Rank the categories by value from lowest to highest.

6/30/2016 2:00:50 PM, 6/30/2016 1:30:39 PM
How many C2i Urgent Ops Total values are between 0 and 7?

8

· · · · · · ·

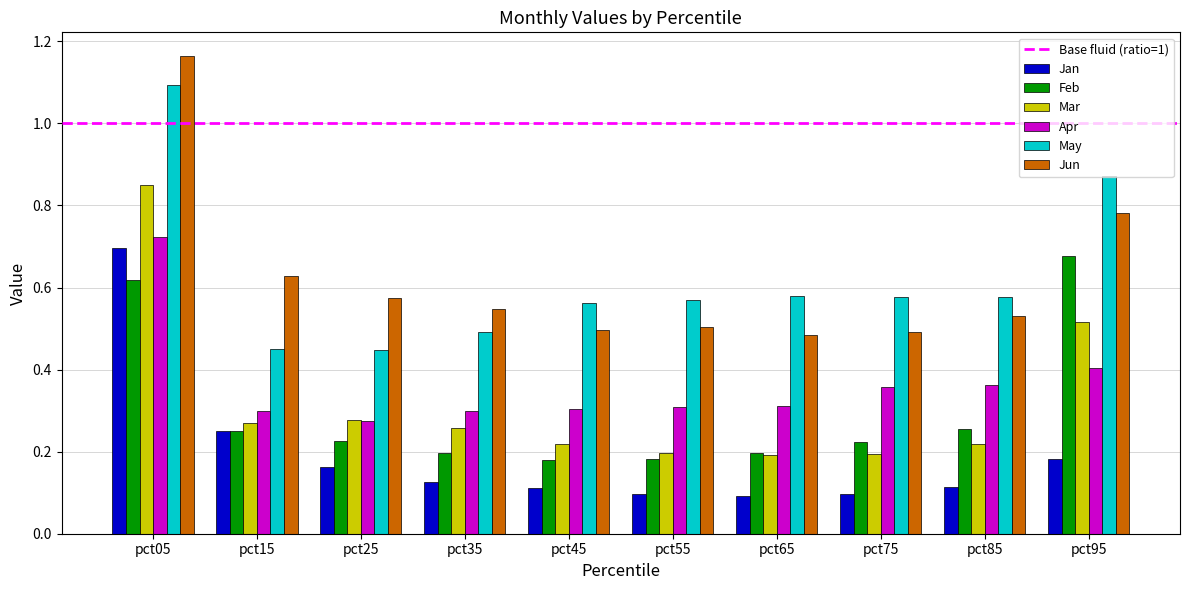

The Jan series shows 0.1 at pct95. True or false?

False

· · · · · · ·

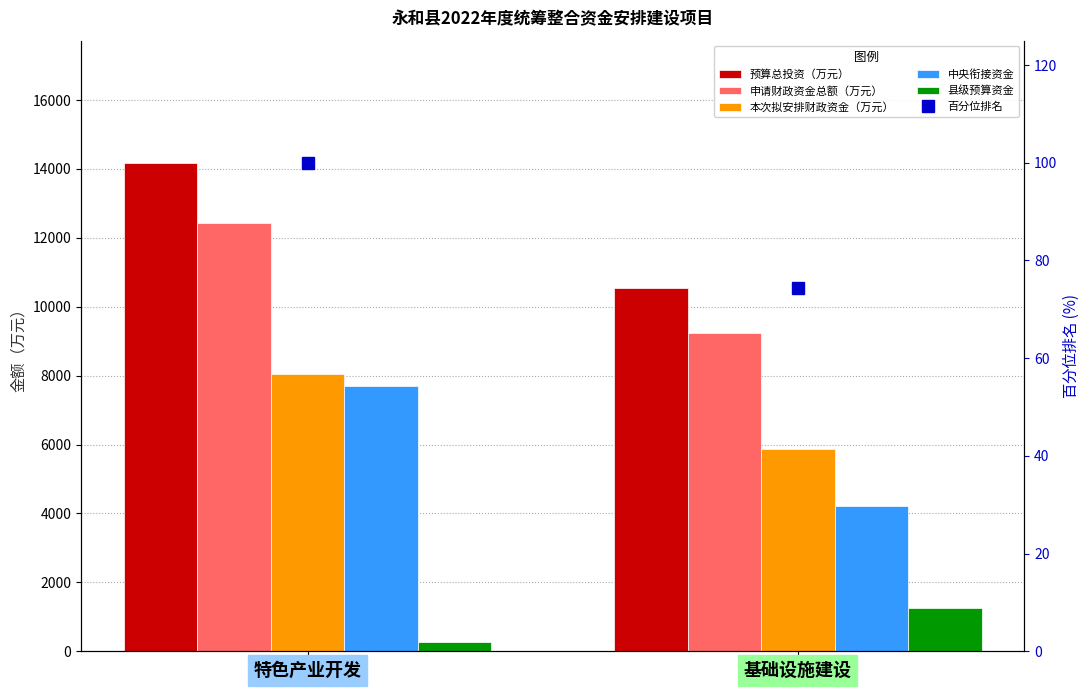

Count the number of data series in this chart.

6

· · · · · · ·

▸ **YOUR INSTRUCTIONS**: In the records, turn the part that opens with the line containing "Rank the categories" and closes with the line containing "How many C2i" into a Markdown table with the columns Row and Text. Put the row number under Row and the line under Text, and leave blank lines out.

▸ **EXERCISE SOLUTION**:
| Row | Text |
|---|---|
| 1 | Rank the categories by value from lowest to highest. |
| 2 | 6/30/2016 2:00:50 PM, 6/30/2016 1:30:39 PM |
| 3 | How many C2i Urgent Ops Total values are between 0 and 7? |